Regarding C. difficile, my dad got that when he was in and out of the hospital following a kidney transplant in the years before he died of MRSA pneumonia. I don’t know if fecal transplants would be available to transplant patients on immunosuppressants, but it certainly would have made my dad’s last years a little less fraught.

Great information on reflux. How about having Dr. Shaheen back to address laryngopharyngeal reflux (LPR)? I had never heard of this, until it first affected me a year ago.

1 December 2018
Joe and Terry
Your program today, 1 December 2018, was terrific; “Five Stars”. But there must be a followup program dedicated to prevention. May I suggest as guest experts Justin and Erica Sonenburg PhDs, authors of the Good Gut. I would further like to suggest the program be entitled “Good Carbs”. (Yes, I am serious.)
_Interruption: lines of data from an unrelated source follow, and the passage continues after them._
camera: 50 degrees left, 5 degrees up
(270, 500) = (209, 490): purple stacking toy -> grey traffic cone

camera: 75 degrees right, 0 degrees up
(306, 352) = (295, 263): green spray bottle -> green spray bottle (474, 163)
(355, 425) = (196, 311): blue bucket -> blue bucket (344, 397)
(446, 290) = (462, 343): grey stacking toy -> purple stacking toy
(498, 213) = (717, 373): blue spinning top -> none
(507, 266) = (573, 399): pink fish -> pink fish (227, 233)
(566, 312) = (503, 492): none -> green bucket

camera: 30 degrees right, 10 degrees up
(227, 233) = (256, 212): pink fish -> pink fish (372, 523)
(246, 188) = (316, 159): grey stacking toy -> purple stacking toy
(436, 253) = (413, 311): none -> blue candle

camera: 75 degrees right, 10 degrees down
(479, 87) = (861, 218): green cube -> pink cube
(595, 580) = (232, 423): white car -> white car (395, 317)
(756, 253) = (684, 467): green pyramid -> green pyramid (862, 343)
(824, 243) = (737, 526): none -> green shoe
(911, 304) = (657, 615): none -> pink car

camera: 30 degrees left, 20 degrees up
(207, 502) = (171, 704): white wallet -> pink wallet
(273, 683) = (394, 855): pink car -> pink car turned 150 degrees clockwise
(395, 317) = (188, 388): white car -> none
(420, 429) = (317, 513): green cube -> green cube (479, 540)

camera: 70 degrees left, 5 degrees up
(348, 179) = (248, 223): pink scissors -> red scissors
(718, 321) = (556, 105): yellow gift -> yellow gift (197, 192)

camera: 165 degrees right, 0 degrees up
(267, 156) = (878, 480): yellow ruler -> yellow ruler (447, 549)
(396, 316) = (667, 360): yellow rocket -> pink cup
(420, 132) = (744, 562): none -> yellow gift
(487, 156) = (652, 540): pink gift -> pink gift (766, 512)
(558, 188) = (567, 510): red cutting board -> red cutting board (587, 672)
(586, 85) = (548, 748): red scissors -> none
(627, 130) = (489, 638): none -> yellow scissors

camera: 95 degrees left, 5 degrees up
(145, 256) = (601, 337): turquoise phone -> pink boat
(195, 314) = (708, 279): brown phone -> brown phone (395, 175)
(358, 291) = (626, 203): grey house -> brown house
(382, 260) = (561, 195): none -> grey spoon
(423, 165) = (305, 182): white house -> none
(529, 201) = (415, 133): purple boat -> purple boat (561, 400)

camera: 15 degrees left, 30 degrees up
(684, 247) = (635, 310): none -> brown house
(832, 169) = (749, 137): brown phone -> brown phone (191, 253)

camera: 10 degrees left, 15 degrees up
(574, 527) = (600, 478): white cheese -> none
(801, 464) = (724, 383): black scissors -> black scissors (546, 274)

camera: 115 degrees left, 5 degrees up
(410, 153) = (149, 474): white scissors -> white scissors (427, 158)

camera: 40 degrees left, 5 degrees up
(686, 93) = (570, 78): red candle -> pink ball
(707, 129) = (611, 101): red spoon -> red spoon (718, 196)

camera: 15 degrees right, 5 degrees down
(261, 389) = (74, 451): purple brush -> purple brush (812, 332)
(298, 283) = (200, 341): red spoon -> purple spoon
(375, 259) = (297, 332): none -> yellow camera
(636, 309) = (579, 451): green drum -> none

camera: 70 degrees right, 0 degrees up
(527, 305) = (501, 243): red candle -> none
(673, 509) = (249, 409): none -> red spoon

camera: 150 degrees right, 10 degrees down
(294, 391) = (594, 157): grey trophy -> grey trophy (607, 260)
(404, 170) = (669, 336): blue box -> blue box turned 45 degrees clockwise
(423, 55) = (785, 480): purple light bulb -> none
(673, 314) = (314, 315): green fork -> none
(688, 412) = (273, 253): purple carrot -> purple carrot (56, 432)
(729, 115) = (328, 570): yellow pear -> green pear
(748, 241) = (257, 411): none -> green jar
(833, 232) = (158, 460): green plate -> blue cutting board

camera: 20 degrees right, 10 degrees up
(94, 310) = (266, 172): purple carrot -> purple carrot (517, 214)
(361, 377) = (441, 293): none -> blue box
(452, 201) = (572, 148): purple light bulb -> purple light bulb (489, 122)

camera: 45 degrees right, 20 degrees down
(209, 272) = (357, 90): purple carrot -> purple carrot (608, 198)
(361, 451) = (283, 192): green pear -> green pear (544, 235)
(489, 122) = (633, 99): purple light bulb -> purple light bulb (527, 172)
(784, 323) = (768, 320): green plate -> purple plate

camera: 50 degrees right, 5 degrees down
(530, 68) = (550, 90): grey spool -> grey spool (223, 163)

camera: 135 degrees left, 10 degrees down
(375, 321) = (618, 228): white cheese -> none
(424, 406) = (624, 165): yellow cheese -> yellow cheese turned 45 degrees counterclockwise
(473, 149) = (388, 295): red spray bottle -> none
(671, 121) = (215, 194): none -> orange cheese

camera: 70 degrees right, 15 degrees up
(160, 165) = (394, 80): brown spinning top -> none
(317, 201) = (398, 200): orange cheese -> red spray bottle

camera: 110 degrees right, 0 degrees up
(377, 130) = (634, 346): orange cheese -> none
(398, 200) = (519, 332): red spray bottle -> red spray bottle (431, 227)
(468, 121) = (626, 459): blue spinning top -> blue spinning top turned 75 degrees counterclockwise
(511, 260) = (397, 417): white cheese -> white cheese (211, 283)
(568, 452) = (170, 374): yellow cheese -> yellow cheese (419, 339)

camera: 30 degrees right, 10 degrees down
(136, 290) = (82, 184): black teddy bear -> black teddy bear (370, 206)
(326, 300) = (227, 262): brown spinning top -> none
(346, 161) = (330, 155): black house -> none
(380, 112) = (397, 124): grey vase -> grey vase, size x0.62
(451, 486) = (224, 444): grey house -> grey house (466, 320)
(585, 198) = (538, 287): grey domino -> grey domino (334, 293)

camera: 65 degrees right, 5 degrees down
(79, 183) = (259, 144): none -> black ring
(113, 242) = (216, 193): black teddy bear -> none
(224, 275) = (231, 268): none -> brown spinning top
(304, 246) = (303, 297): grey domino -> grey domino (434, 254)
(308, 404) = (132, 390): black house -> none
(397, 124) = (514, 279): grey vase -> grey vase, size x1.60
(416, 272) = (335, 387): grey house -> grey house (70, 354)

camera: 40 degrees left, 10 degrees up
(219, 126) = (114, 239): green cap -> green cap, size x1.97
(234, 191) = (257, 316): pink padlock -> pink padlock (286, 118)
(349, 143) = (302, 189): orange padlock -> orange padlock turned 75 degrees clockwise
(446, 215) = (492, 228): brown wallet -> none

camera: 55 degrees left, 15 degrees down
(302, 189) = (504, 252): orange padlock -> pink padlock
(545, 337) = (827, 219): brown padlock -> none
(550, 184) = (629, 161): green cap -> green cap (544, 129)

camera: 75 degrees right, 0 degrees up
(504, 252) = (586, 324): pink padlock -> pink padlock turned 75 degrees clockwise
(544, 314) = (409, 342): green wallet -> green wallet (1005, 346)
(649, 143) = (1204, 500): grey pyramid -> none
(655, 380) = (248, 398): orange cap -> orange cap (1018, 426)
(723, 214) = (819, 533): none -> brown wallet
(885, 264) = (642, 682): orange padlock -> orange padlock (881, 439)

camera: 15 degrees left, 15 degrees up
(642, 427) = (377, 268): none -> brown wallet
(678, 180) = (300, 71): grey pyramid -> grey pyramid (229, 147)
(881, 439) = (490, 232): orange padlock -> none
This is a very interesting show — I wish you would ask one of your medical guests in the near future, why antibiotics don’t kill C-Diff, since it’s not a yeast. They always say, dismissively, that the antibiotics “kill off the good bacteria,” leaving the bad bacteria to proliferate, but that’s not logical. Antibiotics were designed to kill bad bacteria, and the loss of good bacteria is a result of the indiscriminate nature of broad spectrum antibiotics. We all know why yeast or fungals might proliferate, but what allows C-Diff–a bacteria itself–to not only resist antibiotics but to benefit? Please ask one of your guests to address this important conundrum: the answer might tell us a lot about key nuances in digestive health!